§ SET TASK
Please copy the records below word for word, omitting the pictures.

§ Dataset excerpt
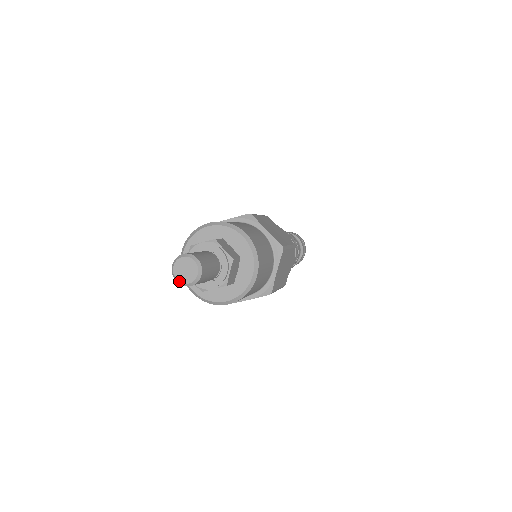
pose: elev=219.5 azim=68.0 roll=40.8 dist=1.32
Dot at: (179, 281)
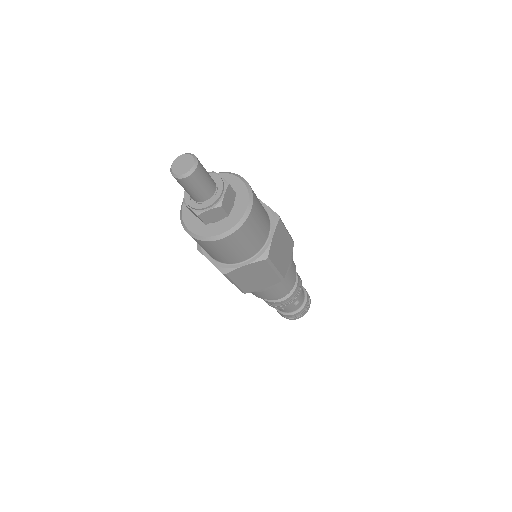
Dot at: (176, 174)
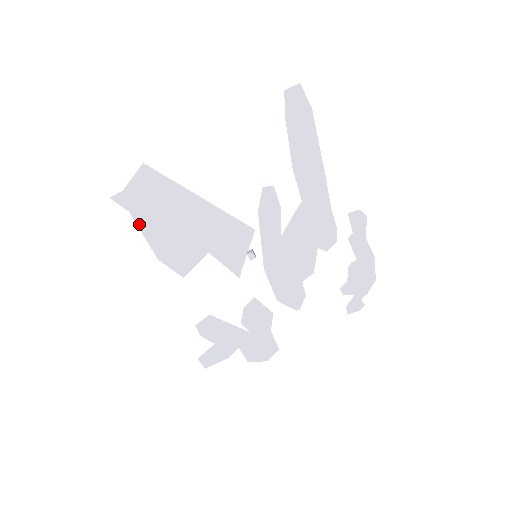
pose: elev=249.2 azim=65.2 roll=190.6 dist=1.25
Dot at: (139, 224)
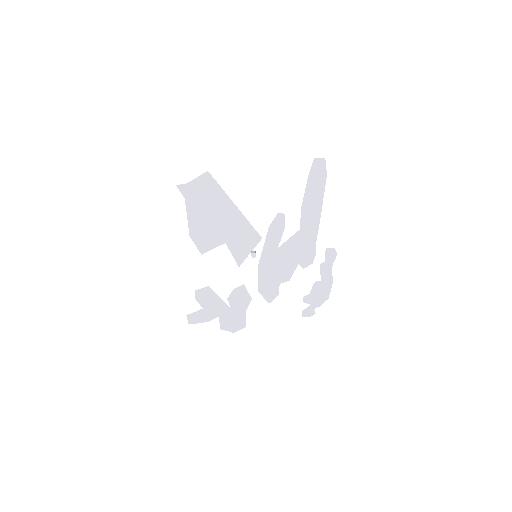
Dot at: (187, 209)
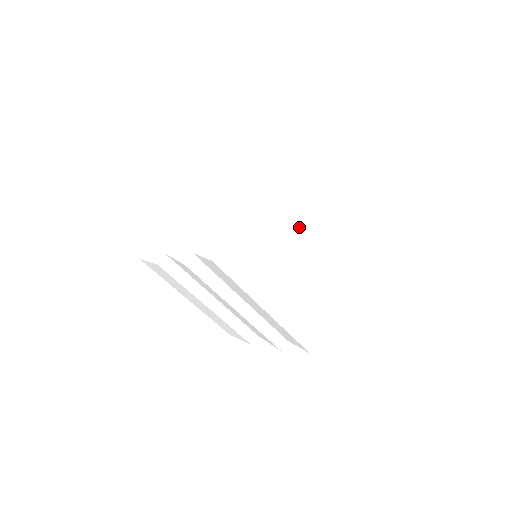
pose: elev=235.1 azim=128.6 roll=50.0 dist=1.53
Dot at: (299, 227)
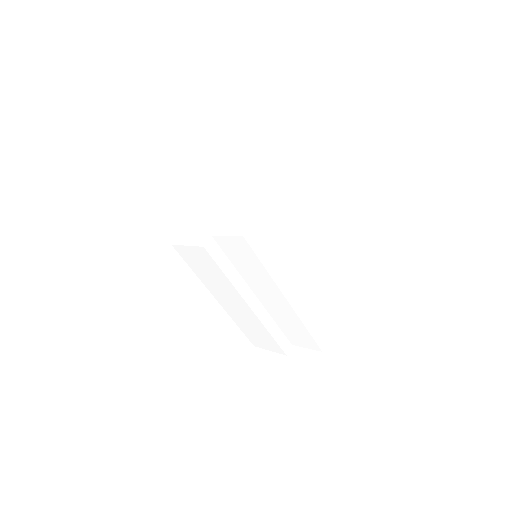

§ EXERCISE SOLUTION
pose: elev=219.5 azim=68.0 roll=40.8 dist=1.32
Dot at: (179, 281)
Dot at: (176, 174)
pose: elev=249.2 azim=65.2 roll=190.6 dist=1.25
Dot at: (139, 224)
Dot at: (187, 209)
pose: elev=235.1 azim=128.6 roll=50.0 dist=1.53
Dot at: (299, 227)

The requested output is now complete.